Tuttavia, nel caso di specie i giudici hanno, in buona sostanza, sottolineato proprio l’assenza di una prospettiva salvifica a sostegno delle condotte poste in essere allorquando già si registravano perdite, poi accentuatesi nell’anno successivo ossia proprio nel 2012 quando la RAGIONE_SOCIALE, in aggiunta ai debiti della RAGIONE_SOCIALE già accollati, assumeva – al di fuori di ogni logica legata all’affitto di azienda oramai già intervenuto – anche il residuo del mutuo della RAGIONE_SOCIALE per euro 41.006,13; e di ciò non è stata data alcuna giustificazione.

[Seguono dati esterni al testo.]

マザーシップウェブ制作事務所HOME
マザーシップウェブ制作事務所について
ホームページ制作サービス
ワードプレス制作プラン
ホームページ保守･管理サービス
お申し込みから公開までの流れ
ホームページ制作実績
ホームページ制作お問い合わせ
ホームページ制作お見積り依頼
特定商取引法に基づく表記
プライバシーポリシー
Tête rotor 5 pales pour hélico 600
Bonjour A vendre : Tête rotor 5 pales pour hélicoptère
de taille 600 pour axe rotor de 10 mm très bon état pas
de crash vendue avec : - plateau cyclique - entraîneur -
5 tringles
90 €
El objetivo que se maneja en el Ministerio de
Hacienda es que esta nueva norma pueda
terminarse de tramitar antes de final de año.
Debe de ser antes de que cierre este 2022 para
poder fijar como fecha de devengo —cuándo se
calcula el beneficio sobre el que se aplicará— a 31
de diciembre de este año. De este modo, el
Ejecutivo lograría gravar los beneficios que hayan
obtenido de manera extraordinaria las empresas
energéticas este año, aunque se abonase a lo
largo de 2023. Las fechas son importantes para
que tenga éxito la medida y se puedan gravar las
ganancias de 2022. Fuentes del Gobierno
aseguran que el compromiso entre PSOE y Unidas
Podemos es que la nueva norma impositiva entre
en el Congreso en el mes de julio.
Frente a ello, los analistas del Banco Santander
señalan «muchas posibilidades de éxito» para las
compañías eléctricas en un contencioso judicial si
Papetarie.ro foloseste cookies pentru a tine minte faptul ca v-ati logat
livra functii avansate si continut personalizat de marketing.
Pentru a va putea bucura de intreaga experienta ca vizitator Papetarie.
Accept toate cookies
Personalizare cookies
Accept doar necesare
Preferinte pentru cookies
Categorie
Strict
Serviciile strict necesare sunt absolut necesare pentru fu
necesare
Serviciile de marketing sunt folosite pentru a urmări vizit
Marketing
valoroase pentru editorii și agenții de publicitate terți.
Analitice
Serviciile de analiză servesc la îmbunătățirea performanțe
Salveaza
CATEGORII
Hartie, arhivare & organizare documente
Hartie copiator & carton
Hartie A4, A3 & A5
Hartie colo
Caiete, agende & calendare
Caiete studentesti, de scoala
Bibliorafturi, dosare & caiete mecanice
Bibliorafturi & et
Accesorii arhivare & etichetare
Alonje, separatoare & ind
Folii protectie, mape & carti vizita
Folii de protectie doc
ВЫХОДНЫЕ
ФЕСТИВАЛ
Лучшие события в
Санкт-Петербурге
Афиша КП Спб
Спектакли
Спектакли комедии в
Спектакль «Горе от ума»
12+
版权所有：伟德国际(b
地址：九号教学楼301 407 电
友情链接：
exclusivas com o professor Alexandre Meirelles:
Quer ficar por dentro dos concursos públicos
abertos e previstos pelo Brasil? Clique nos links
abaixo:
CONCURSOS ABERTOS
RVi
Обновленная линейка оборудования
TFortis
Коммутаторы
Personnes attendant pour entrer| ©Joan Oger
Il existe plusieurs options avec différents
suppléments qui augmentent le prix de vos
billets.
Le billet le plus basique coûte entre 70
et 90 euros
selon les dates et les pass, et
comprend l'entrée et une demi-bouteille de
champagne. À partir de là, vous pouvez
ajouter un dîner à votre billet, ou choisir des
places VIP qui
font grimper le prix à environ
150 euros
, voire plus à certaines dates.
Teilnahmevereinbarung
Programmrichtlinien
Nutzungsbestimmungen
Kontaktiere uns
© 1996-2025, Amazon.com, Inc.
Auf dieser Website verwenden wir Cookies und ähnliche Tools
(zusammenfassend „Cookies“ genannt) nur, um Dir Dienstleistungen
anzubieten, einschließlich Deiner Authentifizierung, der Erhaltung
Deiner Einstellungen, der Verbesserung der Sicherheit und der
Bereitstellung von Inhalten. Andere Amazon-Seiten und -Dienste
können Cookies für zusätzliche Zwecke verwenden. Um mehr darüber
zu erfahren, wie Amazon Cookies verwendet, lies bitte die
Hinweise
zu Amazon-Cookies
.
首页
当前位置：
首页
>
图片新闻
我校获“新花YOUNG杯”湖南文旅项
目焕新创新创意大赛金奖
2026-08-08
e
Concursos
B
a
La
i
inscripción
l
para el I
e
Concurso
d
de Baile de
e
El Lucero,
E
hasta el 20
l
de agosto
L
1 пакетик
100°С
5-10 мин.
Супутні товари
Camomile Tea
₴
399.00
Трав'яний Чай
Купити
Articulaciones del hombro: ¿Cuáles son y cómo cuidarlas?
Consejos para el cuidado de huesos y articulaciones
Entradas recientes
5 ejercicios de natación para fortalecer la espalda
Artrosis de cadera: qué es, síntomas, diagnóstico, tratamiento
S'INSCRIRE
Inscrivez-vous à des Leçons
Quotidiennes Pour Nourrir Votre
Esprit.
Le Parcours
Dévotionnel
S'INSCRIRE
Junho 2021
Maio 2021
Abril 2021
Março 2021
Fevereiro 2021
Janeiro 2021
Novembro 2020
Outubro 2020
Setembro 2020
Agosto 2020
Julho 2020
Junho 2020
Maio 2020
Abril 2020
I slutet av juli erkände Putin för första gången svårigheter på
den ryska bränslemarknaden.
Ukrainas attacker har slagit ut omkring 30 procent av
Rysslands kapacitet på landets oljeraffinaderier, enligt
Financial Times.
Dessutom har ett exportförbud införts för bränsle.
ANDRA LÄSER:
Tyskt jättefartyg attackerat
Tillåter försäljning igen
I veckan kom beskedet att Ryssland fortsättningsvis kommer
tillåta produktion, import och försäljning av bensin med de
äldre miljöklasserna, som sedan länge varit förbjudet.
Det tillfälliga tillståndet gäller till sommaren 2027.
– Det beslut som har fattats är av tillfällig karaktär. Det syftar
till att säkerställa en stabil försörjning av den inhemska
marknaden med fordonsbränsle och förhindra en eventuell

L’ipotesi alternativa, nel caso di specie prospettata in termini di scelta imprenditoriale sbagliata e non dolosa, deve pur sempre trovare addentellati nelle risultanze processuali, rimanendo altrimenti confinata nell’ambito della mera ipotesi che in quanto priva di una benché minima consistenza di plausibilità è destinata all’irrilevanza e all’inconducenza (cfr. per tutte, Sez. 5, n. 18999 del 19/02/2014 dep. 08/05/2014, C e altro, Rv. 26040901, che ha affermato che l’imputato che, deducendo il vizio di motivazione della decisione impugnata, intenda prospettare, in sede di legittimità, attraverso una diversa ricostruzione dei fatti, l’esistenza di un ragionevole dubbio sulla sussistenza del reato, deve fare riferimento ad elementi sostenibili, cioè desunti dai dati acquisiti al processo, e non meramente ipotetici o congetturali).
Dalle ragioni sin qui esposte deriva il rigetto del ricorso, cui consegue, per legge, ex art. 616 cod. proc. pen., la condanna della ricorrente al pagamento delle spese di procedimento.
P.Q.M.
Rigetta il ricorso e condanna la ricorrente al pagamento delle spese processuali. Così deciso il 03/04/2025.